[Stored records]
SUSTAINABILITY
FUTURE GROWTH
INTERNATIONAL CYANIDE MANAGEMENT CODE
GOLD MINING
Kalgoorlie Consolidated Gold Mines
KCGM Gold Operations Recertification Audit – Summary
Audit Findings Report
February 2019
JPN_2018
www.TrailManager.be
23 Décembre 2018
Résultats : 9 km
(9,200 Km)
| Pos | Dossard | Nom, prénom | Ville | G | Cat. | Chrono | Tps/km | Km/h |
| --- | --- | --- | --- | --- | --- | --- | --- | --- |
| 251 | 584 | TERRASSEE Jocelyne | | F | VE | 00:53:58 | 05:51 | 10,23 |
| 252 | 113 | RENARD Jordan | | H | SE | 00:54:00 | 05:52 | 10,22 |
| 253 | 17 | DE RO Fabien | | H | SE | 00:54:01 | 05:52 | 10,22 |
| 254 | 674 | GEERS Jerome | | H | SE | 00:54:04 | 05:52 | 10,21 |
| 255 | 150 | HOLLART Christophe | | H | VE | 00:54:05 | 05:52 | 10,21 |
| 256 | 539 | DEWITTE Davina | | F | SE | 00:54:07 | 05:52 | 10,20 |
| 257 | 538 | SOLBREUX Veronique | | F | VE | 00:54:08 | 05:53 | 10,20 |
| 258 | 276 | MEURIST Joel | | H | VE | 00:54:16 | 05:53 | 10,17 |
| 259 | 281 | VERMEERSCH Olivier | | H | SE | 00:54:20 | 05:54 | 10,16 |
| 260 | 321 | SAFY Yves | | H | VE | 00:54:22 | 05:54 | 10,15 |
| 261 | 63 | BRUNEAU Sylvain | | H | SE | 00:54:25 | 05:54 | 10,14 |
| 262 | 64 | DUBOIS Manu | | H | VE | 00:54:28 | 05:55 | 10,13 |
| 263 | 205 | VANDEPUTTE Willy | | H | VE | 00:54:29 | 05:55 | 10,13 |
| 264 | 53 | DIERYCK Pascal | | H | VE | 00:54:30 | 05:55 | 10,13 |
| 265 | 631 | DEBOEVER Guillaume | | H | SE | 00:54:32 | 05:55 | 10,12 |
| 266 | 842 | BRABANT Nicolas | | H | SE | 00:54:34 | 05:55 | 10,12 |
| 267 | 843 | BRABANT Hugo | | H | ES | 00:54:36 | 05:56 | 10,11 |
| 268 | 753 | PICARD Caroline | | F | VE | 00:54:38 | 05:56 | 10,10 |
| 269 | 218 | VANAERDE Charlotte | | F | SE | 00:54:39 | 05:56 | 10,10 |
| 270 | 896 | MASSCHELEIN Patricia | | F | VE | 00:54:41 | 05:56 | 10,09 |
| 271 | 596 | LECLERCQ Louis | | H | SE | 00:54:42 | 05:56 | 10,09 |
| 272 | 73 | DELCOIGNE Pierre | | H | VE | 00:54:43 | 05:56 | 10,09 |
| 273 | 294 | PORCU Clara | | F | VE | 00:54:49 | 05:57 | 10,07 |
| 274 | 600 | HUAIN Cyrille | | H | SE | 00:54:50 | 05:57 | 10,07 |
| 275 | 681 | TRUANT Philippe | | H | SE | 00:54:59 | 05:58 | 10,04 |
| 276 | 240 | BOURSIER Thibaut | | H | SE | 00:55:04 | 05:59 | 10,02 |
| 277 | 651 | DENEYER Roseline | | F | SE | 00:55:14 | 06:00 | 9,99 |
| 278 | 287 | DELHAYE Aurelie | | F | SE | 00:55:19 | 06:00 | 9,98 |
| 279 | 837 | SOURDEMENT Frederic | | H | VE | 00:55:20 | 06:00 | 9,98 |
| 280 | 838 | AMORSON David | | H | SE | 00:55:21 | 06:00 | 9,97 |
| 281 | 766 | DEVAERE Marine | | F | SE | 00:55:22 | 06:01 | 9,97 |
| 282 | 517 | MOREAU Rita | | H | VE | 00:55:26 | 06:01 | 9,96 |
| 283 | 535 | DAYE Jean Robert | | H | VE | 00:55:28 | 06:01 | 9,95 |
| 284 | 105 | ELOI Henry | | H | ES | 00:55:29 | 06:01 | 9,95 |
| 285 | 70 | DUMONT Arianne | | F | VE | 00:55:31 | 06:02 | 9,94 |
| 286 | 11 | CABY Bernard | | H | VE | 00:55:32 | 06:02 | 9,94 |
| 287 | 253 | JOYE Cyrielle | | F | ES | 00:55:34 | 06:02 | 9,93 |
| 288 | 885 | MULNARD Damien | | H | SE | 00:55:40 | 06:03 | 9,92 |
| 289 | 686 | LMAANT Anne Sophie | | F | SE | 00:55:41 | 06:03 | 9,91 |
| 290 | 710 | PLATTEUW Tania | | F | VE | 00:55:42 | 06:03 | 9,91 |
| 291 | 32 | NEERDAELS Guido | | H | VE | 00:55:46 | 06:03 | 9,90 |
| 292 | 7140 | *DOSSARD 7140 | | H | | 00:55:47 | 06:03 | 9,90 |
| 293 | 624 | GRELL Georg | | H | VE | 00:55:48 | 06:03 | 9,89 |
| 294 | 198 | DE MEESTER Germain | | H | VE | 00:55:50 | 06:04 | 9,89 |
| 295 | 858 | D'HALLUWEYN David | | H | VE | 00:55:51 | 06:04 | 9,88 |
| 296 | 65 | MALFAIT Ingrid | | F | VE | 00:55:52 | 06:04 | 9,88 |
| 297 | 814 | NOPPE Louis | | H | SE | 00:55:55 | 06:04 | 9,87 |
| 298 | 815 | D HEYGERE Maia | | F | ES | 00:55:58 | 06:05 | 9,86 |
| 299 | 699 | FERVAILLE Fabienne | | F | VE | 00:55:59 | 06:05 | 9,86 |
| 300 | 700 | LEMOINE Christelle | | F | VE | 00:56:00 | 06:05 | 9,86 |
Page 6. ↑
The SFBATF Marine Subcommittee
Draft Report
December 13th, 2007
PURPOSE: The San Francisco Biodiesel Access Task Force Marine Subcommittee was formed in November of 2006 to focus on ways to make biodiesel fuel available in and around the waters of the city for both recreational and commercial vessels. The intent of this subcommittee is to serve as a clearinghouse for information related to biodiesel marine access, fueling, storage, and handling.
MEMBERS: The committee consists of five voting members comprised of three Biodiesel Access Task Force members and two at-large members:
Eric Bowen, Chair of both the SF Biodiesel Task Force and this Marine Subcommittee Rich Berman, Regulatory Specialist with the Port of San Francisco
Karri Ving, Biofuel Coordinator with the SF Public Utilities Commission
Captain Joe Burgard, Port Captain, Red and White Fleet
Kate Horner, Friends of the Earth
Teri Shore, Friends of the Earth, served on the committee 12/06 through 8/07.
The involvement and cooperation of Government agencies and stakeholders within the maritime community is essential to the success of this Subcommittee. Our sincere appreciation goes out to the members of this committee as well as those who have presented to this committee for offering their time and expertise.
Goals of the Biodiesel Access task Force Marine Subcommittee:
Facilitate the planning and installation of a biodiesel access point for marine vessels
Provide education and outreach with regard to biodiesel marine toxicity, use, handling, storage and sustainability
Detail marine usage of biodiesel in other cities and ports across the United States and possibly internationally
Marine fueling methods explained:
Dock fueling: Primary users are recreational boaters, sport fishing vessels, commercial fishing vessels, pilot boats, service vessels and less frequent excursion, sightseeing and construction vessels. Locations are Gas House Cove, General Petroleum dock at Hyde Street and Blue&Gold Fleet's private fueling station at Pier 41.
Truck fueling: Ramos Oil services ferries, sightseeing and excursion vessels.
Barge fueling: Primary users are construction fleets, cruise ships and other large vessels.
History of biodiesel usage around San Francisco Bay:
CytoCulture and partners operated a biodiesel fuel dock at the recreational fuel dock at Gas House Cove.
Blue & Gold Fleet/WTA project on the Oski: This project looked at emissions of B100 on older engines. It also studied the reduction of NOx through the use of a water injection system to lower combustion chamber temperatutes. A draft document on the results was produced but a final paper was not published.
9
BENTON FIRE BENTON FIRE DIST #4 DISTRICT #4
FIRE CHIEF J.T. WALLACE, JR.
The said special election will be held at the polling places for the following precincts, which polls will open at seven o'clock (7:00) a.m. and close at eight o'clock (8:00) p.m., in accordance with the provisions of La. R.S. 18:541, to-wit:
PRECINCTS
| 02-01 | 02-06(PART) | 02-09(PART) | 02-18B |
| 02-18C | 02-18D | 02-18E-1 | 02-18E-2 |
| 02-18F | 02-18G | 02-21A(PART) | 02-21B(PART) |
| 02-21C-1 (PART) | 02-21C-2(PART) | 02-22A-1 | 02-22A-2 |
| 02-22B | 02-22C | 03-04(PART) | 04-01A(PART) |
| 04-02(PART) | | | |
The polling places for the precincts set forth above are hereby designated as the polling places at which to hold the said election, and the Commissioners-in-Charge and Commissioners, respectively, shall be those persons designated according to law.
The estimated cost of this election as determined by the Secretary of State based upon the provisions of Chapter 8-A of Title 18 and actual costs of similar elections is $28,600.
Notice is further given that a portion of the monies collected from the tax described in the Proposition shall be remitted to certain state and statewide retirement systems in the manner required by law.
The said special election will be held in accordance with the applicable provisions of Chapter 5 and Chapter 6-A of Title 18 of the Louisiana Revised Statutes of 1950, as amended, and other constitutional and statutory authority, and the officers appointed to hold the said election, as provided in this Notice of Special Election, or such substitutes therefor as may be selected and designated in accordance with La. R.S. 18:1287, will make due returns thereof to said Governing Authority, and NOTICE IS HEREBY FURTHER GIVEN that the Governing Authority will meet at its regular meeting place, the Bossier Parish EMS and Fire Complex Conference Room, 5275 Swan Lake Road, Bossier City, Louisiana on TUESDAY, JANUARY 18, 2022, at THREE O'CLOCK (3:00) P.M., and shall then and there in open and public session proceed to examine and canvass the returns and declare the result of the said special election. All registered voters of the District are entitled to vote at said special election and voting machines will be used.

→ **Your assignment**
Every line above that holds the string "Francisco" should be copied out.

→ **Answer space**
PURPOSE: The San Francisco Biodiesel Access Task Force Marine Subcommittee was formed in November of 2006 to focus on ways to make biodiesel fuel available in and around the waters of the city for both recreational and commercial vessels. The intent of this subcommittee is to serve as a clearinghouse for information related to biodiesel marine access, fueling, storage, and handling.
Eric Bowen, Chair of both the SF Biodiesel Task Force and this Marine Subcommittee Rich Berman, Regulatory Specialist with the Port of San Francisco
History of biodiesel usage around San Francisco Bay:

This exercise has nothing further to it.